■ Task prompt
The full set of lines below has to be duplicated exactly, with no picture kept.

■ Exercise data
....

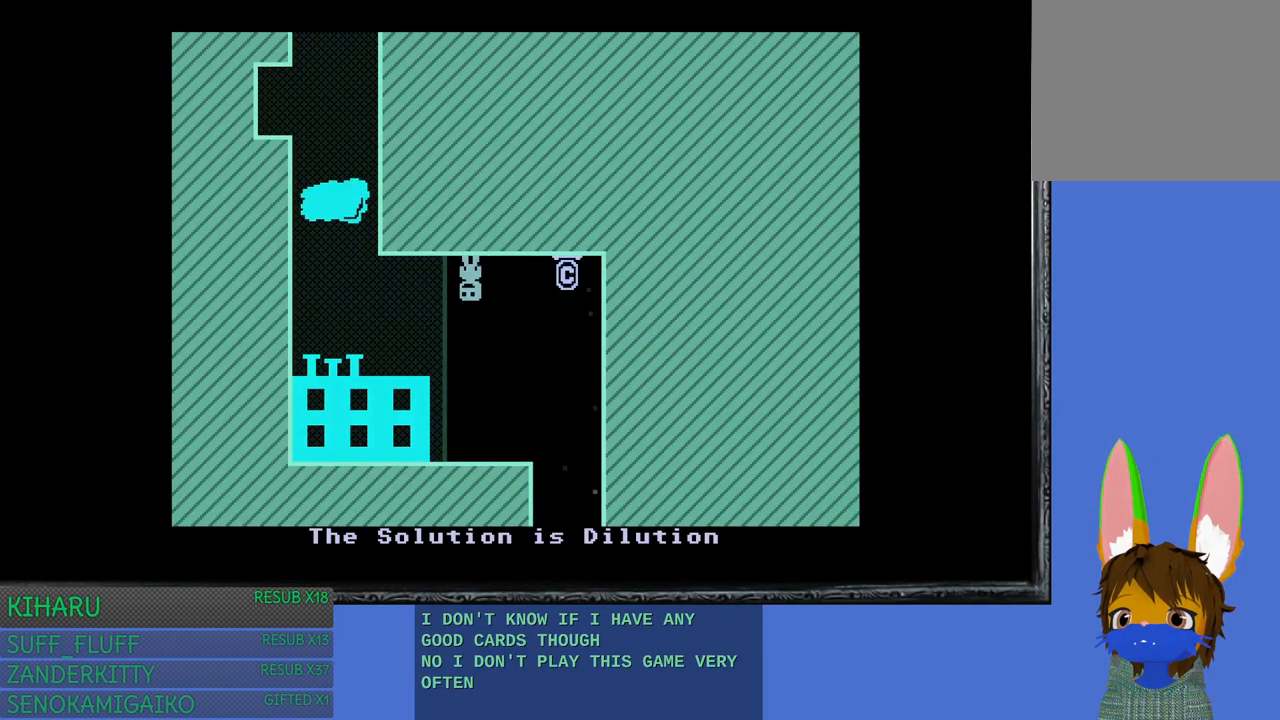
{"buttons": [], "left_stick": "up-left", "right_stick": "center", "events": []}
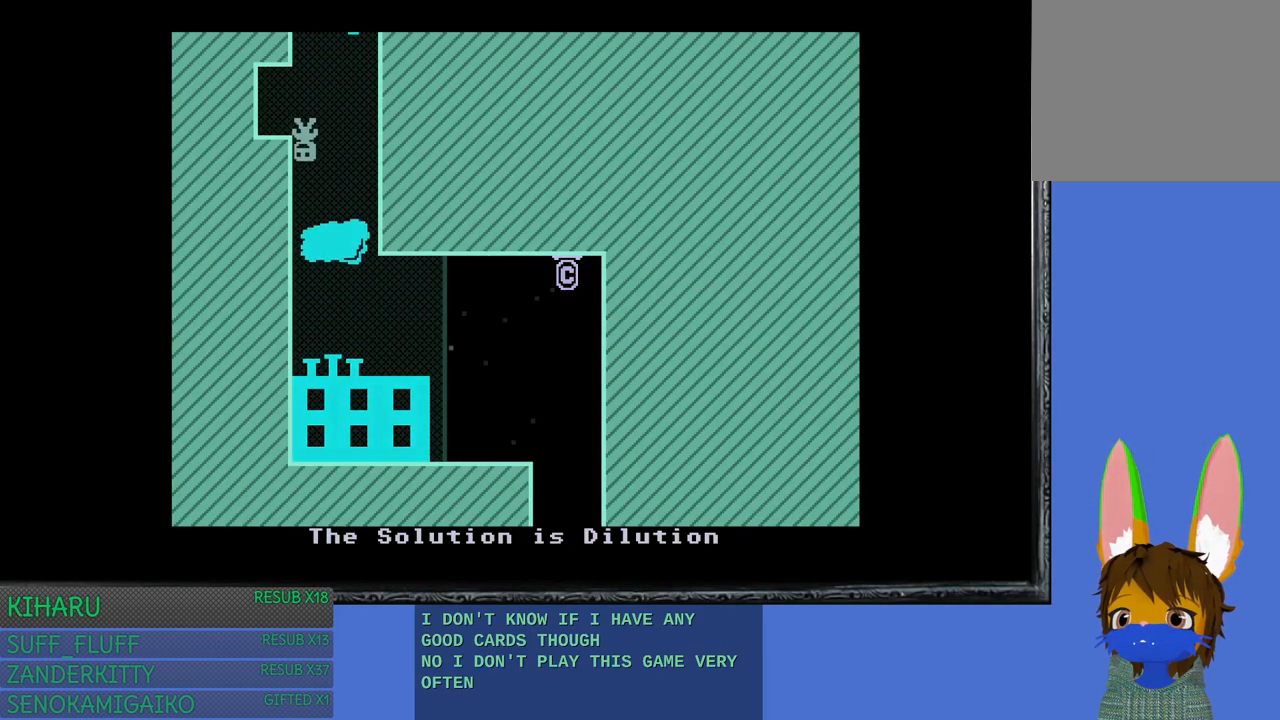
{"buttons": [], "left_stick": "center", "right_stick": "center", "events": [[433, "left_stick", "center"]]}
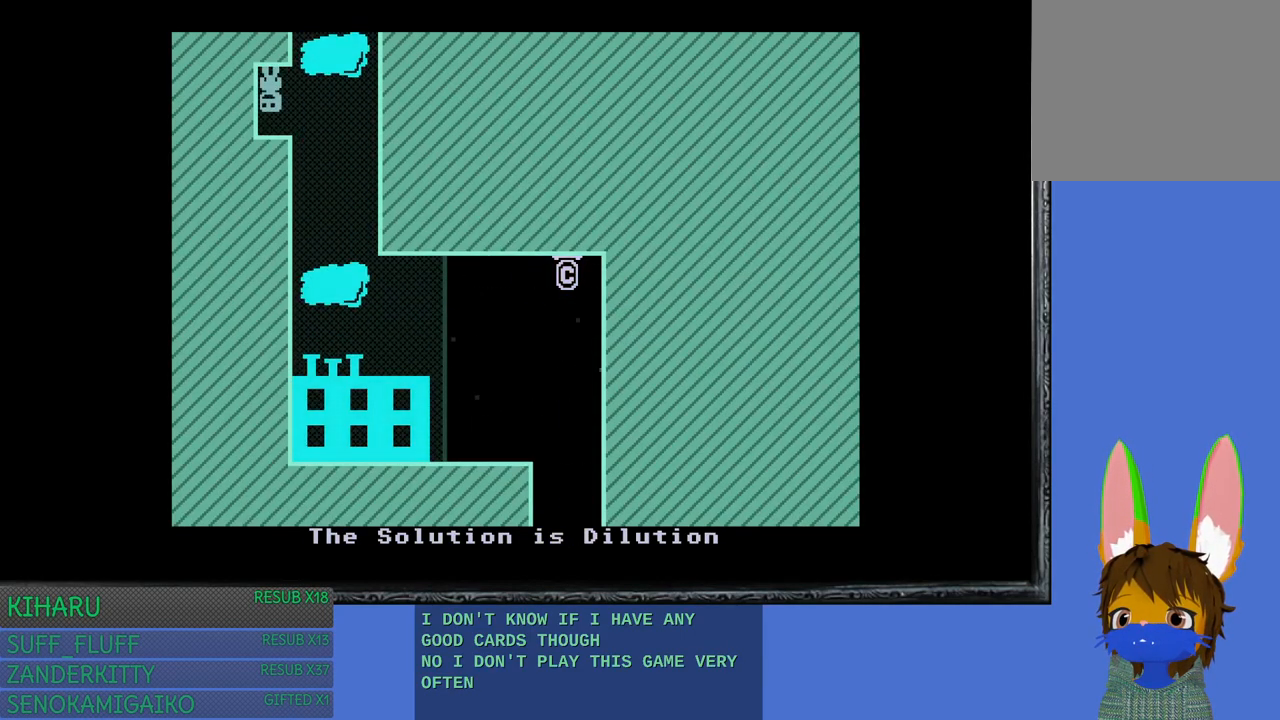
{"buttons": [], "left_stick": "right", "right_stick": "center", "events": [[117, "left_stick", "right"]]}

....

■ Output
{"buttons": [], "left_stick": "up-left", "right_stick": "center", "events": []}
{"buttons": [], "left_stick": "center", "right_stick": "center", "events": [[433, "left_stick", "center"]]}
{"buttons": [], "left_stick": "right", "right_stick": "center", "events": [[117, "left_stick", "right"]]}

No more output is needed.